Excerpts from a dataset:

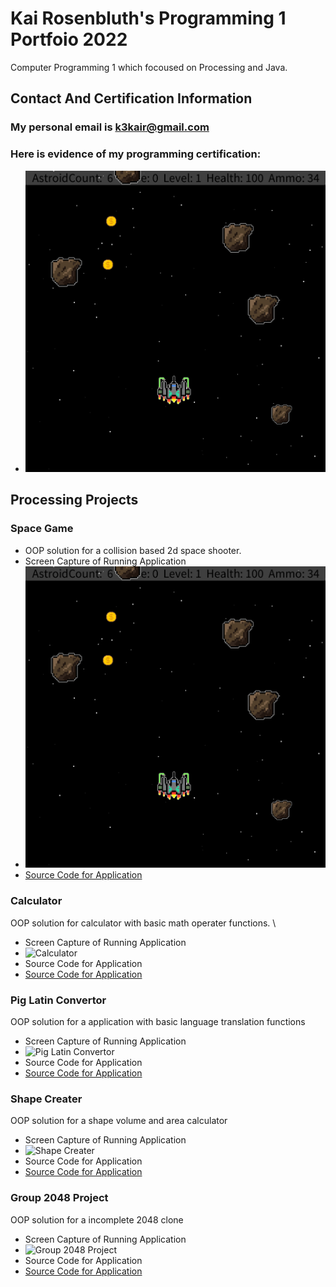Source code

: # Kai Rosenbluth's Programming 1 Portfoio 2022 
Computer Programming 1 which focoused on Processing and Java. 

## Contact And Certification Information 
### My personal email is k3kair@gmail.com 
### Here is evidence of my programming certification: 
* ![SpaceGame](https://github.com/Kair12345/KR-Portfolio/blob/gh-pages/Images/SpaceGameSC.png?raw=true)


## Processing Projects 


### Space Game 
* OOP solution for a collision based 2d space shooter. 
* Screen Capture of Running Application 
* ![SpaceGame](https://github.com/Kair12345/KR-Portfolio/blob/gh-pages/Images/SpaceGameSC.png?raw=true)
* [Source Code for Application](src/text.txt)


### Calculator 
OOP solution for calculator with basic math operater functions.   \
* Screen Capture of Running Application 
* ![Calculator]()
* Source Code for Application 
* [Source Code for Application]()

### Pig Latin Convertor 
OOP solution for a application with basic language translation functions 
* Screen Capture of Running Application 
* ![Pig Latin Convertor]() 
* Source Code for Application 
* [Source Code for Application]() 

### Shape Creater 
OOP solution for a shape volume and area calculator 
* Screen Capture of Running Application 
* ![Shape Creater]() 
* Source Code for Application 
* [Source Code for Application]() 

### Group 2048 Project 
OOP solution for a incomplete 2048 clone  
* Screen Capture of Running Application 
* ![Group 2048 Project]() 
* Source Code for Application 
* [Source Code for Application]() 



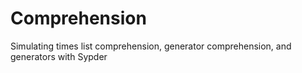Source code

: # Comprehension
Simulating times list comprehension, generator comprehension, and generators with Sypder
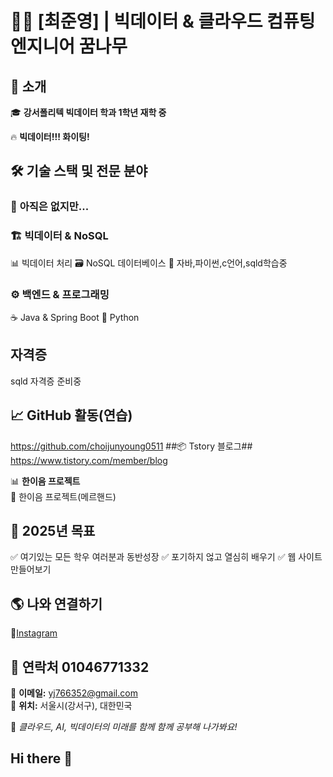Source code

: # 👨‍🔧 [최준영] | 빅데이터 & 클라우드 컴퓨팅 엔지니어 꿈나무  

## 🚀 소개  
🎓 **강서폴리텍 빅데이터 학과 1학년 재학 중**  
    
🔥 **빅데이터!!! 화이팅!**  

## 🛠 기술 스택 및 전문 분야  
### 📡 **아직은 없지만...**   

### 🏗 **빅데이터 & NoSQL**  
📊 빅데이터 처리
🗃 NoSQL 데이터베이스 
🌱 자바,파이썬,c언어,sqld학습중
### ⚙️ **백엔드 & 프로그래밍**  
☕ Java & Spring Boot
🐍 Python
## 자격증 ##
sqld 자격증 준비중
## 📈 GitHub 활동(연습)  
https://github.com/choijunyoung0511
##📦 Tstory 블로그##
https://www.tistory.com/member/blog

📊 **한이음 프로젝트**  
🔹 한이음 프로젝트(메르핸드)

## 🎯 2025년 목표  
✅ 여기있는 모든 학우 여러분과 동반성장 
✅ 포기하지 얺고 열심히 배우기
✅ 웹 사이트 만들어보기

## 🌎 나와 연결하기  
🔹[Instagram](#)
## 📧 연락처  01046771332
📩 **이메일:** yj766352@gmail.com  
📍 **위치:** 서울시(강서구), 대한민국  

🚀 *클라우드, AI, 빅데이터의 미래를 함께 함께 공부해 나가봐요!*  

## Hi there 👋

---

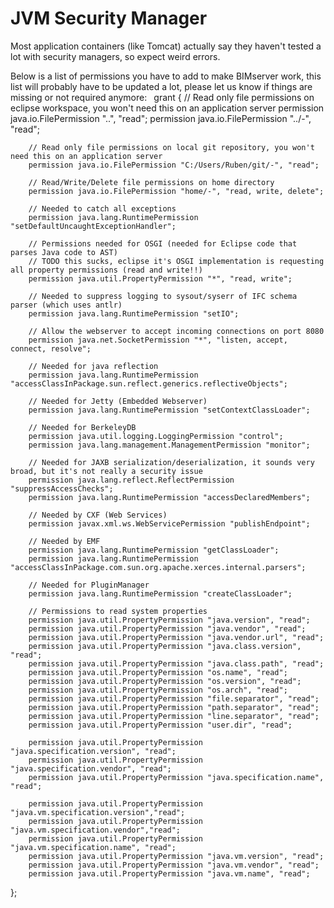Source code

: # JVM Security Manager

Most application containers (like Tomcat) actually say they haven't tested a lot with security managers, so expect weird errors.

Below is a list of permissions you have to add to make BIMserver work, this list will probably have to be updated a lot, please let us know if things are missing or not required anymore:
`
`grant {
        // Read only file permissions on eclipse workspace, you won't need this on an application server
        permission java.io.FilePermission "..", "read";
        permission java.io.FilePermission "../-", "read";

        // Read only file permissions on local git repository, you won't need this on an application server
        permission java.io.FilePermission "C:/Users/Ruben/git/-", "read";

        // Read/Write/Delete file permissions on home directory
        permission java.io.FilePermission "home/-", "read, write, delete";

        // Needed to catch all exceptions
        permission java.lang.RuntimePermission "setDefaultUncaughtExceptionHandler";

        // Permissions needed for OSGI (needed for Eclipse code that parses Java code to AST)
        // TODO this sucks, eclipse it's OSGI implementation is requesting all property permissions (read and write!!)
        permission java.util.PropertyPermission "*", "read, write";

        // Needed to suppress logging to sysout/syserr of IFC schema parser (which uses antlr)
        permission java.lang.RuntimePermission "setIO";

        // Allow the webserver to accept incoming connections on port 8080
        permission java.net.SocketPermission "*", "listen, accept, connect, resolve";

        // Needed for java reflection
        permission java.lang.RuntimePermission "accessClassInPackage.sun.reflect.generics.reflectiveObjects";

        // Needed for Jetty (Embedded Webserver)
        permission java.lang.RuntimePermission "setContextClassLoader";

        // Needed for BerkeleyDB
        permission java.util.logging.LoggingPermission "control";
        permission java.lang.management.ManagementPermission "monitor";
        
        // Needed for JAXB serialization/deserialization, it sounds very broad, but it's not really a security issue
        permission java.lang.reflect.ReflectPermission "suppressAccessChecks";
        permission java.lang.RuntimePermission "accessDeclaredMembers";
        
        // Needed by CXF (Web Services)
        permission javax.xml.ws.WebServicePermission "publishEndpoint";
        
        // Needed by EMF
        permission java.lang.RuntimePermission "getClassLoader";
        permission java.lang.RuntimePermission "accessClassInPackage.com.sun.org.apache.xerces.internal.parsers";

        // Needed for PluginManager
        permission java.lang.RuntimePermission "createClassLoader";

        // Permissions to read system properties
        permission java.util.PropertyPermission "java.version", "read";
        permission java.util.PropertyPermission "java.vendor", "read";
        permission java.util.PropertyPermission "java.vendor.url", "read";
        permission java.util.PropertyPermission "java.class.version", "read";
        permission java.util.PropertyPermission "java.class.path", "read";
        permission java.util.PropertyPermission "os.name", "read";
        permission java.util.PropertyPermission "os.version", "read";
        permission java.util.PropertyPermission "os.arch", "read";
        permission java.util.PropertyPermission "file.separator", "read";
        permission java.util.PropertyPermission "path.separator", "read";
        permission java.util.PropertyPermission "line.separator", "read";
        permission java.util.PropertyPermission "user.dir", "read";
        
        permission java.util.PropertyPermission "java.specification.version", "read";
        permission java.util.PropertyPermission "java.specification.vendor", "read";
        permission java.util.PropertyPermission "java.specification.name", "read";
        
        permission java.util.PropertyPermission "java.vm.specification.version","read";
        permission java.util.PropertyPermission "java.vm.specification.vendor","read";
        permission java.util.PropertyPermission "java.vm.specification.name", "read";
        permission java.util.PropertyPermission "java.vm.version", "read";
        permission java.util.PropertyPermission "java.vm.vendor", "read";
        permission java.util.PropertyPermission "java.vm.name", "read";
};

---

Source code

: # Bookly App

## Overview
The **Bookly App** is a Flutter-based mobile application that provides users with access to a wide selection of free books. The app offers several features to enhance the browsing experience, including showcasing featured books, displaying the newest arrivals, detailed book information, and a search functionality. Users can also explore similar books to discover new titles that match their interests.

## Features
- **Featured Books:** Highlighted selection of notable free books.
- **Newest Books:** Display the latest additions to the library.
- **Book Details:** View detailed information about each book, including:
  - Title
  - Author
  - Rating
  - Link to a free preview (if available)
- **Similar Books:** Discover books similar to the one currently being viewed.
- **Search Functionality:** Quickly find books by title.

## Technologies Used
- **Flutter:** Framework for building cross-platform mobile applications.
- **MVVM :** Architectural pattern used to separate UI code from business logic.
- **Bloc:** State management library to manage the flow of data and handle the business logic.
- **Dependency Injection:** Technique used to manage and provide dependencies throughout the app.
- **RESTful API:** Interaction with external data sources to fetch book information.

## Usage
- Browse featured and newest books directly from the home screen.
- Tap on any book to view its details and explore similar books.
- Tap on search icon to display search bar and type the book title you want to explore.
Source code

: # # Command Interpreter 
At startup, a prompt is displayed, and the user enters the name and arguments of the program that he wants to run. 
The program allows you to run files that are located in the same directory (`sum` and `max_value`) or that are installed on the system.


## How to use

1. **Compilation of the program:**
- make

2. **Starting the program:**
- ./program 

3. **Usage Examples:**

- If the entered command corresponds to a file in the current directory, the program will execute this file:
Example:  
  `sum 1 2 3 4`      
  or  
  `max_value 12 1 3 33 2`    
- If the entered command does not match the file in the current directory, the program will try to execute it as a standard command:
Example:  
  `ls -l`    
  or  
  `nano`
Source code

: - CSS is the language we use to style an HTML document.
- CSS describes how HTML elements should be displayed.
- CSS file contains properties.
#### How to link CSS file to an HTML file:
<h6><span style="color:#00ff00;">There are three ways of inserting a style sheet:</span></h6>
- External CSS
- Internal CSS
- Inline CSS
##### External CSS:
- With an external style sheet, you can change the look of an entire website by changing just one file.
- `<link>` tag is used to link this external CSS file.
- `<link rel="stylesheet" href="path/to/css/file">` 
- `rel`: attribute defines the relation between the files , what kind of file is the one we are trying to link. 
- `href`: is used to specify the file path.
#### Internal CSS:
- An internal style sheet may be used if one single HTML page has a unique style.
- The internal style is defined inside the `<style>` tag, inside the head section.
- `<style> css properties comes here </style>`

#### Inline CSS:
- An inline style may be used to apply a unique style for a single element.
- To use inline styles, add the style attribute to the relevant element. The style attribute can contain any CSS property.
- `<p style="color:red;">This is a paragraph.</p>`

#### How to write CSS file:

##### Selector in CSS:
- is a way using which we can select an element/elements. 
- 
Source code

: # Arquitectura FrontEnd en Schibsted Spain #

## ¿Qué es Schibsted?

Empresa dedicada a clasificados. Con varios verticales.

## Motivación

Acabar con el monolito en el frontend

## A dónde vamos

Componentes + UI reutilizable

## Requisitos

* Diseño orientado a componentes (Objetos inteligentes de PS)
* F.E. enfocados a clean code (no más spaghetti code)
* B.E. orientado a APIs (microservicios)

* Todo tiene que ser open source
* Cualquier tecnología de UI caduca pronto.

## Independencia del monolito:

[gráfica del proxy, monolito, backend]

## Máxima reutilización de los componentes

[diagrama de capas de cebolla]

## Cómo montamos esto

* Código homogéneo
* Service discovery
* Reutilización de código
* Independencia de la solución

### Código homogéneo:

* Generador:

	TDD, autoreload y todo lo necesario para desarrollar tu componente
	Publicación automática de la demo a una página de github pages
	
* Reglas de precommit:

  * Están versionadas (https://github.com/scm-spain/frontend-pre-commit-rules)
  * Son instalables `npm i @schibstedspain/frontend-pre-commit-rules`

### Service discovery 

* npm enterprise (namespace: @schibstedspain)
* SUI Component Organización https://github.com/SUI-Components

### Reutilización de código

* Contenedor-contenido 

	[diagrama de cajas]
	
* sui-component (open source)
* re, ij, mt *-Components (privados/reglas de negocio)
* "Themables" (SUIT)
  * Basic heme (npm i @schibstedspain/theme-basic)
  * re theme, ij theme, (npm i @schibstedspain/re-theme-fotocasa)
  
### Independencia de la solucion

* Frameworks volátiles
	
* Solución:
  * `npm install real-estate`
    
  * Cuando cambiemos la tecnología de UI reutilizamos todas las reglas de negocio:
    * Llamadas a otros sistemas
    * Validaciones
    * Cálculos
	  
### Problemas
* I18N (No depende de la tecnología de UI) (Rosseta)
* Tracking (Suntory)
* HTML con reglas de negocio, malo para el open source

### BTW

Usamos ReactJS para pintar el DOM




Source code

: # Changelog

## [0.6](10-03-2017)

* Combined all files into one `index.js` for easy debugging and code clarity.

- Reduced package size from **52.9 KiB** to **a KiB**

> _Exercise_:
Please, from the entries above, set down exactly the lines from the one containing "#### How to write" through the one containing "TDD, autoreload y", and only those.

> _Expected output_:
#### How to write CSS file:

##### Selector in CSS:
- is a way using which we can select an element/elements. 
- 
Source code

: # Arquitectura FrontEnd en Schibsted Spain #

## ¿Qué es Schibsted?

Empresa dedicada a clasificados. Con varios verticales.

## Motivación

Acabar con el monolito en el frontend

## A dónde vamos

Componentes + UI reutilizable

## Requisitos

* Diseño orientado a componentes (Objetos inteligentes de PS)
* F.E. enfocados a clean code (no más spaghetti code)
* B.E. orientado a APIs (microservicios)

* Todo tiene que ser open source
* Cualquier tecnología de UI caduca pronto.

## Independencia del monolito:

[gráfica del proxy, monolito, backend]

## Máxima reutilización de los componentes

[diagrama de capas de cebolla]

## Cómo montamos esto

* Código homogéneo
* Service discovery
* Reutilización de código
* Independencia de la solución

### Código homogéneo:

* Generador:

	TDD, autoreload y todo lo necesario para desarrollar tu componente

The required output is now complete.